Although there is a lack of Arabic resources and research studies on Arabic contextual understanding, different Arabic pre-trained language models (PLMs) have been developed to support this point. The most famous PLM is called AraBERT [5] which is an Arabic pre-trained language model based on Bidirectional Encoder Representations from Transformers (BERT) [6]. AraBERT has been trained using more than 20GB of Arabic text from different sources like Arabic Wikipedia, Arabic news websites, and others. AraBERT is based on Modern Standard Arabic (MSA), and it gets better results when fine-tuned using MSA datasets. PLMs are considered a part of Transfer Learning (TL) that support the research in this area and tackle the problem of limited resources. Other models have been trained using both MSA and Arabic dialects like “MARBERT” which is utilized in this study to form the ensemble approach after being combined with BiGRU and BiLSTM.
The Arabic language is spoken by around 447 million people worldwide, with 237 million of them being internet users [7]. The Arabic text in social networks is not only written using the normal Arabic typing format, which uses the Arabic alphabet system. There is another way to represent Arabic in social networks by using the Franco-Arabic Typing Style (FATS), which is also called Arabic Chat Alphabet (ACA) or Arabizi. Franco-Arabic (FA) is a combination of Latin characters and numerals that gives similar meanings and pronunciations to Arabic. Youth in the Arab world have been known to use this informal typing style, especially when communicating online or sending text messages on their cell phones [8]. Many young people find it easier and much quicker to write in FA than in the Arabic language, even in different dialects. Understanding the context implicitly represented in FA user-generated text is considered one of the newest challenges in Arabic NLP.
To the best of our knowledge, there is no available pre-trained word embedding models capable of understanding the context written in FA dialects. As a result, two different word embedding models (AraFranco and AraFrancoVec) have been proposed to understand the semantics in user-generated FA text.

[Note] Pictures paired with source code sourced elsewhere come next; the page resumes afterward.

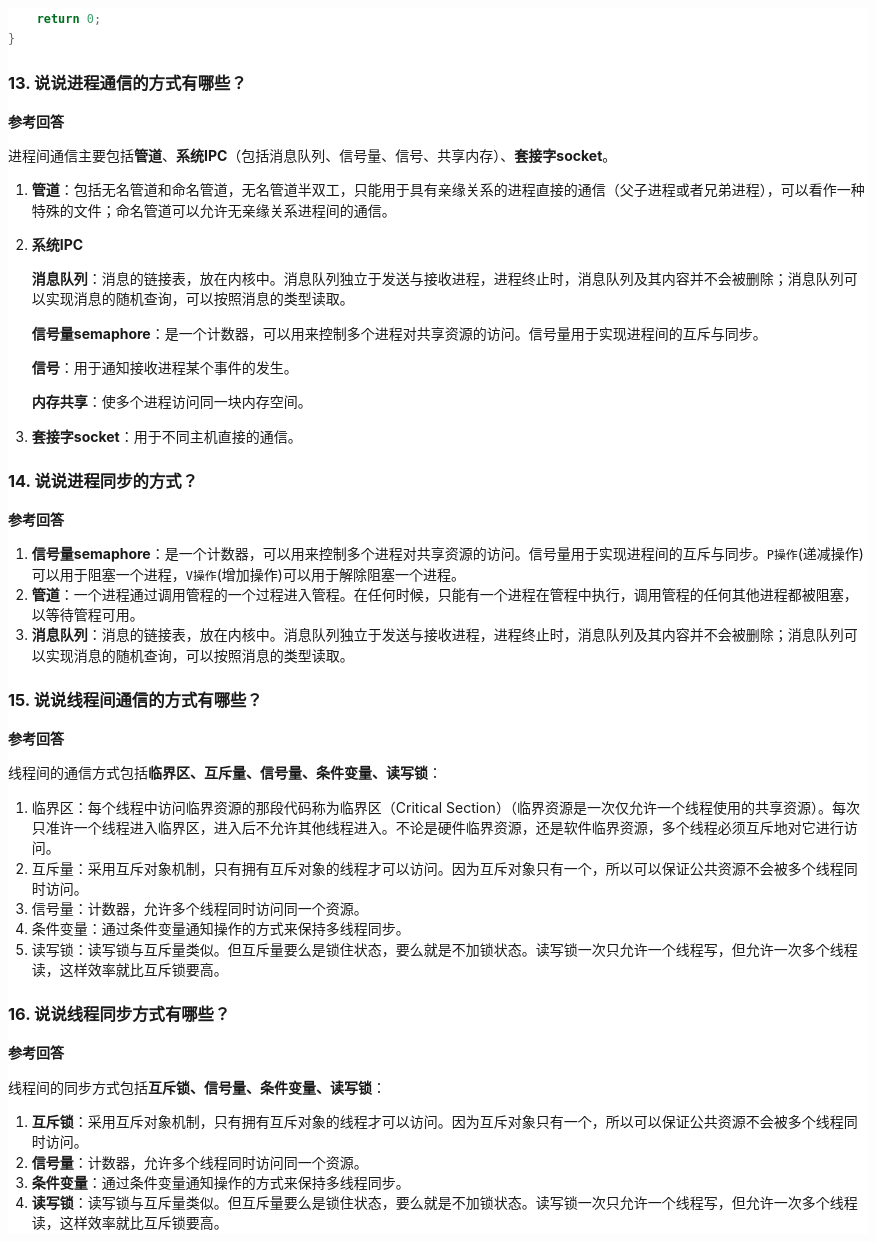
 ```c
    return 0;
} 
```



### 13. 说说进程通信的方式有哪些？

**参考回答**

进程间通信主要包括**管道**、**系统IPC**（包括消息队列、信号量、信号、共享内存）、**套接字socket**。

1. **管道**：包括无名管道和命名管道，无名管道半双工，只能用于具有亲缘关系的进程直接的通信（父子进程或者兄弟进程），可以看作一种特殊的文件；命名管道可以允许无亲缘关系进程间的通信。

2. **系统IPC**

   **消息队列**：消息的链接表，放在内核中。消息队列独立于发送与接收进程，进程终止时，消息队列及其内容并不会被删除；消息队列可以实现消息的随机查询，可以按照消息的类型读取。

   **信号量semaphore**：是一个计数器，可以用来控制多个进程对共享资源的访问。信号量用于实现进程间的互斥与同步。

   **信号**：用于通知接收进程某个事件的发生。

   **内存共享**：使多个进程访问同一块内存空间。

3. **套接字socket**：用于不同主机直接的通信。



### 14. 说说进程同步的方式？

**参考回答**

1. **信号量semaphore**：是一个计数器，可以用来控制多个进程对共享资源的访问。信号量用于实现进程间的互斥与同步。`P操作`(递减操作)可以用于阻塞一个进程，`V操作`(增加操作)可以用于解除阻塞一个进程。
2. **管道**：一个进程通过调用管程的一个过程进入管程。在任何时候，只能有一个进程在管程中执行，调用管程的任何其他进程都被阻塞，以等待管程可用。
3. **消息队列**：消息的链接表，放在内核中。消息队列独立于发送与接收进程，进程终止时，消息队列及其内容并不会被删除；消息队列可以实现消息的随机查询，可以按照消息的类型读取。



### 15. 说说线程间通信的方式有哪些？

**参考回答**

线程间的通信方式包括**临界区、互斥量、信号量、条件变量、读写锁**：

1. 临界区：每个线程中访问临界资源的那段代码称为临界区（Critical Section）（临界资源是一次仅允许一个线程使用的共享资源）。每次只准许一个线程进入临界区，进入后不允许其他线程进入。不论是硬件临界资源，还是软件临界资源，多个线程必须互斥地对它进行访问。
2. 互斥量：采用互斥对象机制，只有拥有互斥对象的线程才可以访问。因为互斥对象只有一个，所以可以保证公共资源不会被多个线程同时访问。
3. 信号量：计数器，允许多个线程同时访问同一个资源。
4. 条件变量：通过条件变量通知操作的方式来保持多线程同步。
5. 读写锁：读写锁与互斥量类似。但互斥量要么是锁住状态，要么就是不加锁状态。读写锁一次只允许一个线程写，但允许一次多个线程读，这样效率就比互斥锁要高。



### 16. 说说线程同步方式有哪些？

**参考回答**

线程间的同步方式包括**互斥锁、信号量、条件变量、读写锁**：

1. **互斥锁**：采用互斥对象机制，只有拥有互斥对象的线程才可以访问。因为互斥对象只有一个，所以可以保证公共资源不会被多个线程同时访问。
2. **信号量**：计数器，允许多个线程同时访问同一个资源。
3. **条件变量**：通过条件变量通知操作的方式来保持多线程同步。
4. **读写锁**：读写锁与互斥量类似。但互斥量要么是锁住状态，要么就是不加锁状态。读写锁一次只允许一个线程写，但允许一次多个线程读，这样效率就比互斥锁要高。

These models are based on two well-known word embedding models which are FastText and Word2Vec. For evaluation purposes, simple functions have been utilized for getting words’ similarities and their nearest neighbors. For further evaluation, user-generated textual content from Twitter has been analyzed in terms of mining some emotional insights in an emotion-based classification task. The datasets shared in the SemEval-2018: Affect in Tweets (emotion classification task) have been transliterated (converted into FA) and the proposed Franco-Arabic models have been utilized to get the word embeddings. Finally, different deep learning models have been trained after feeding it the word embeddings to classify the user-generated FA tweets into one or more of the implied emotions like anger, disgust, joy, love, optimism, pessimism, fear, and sadness.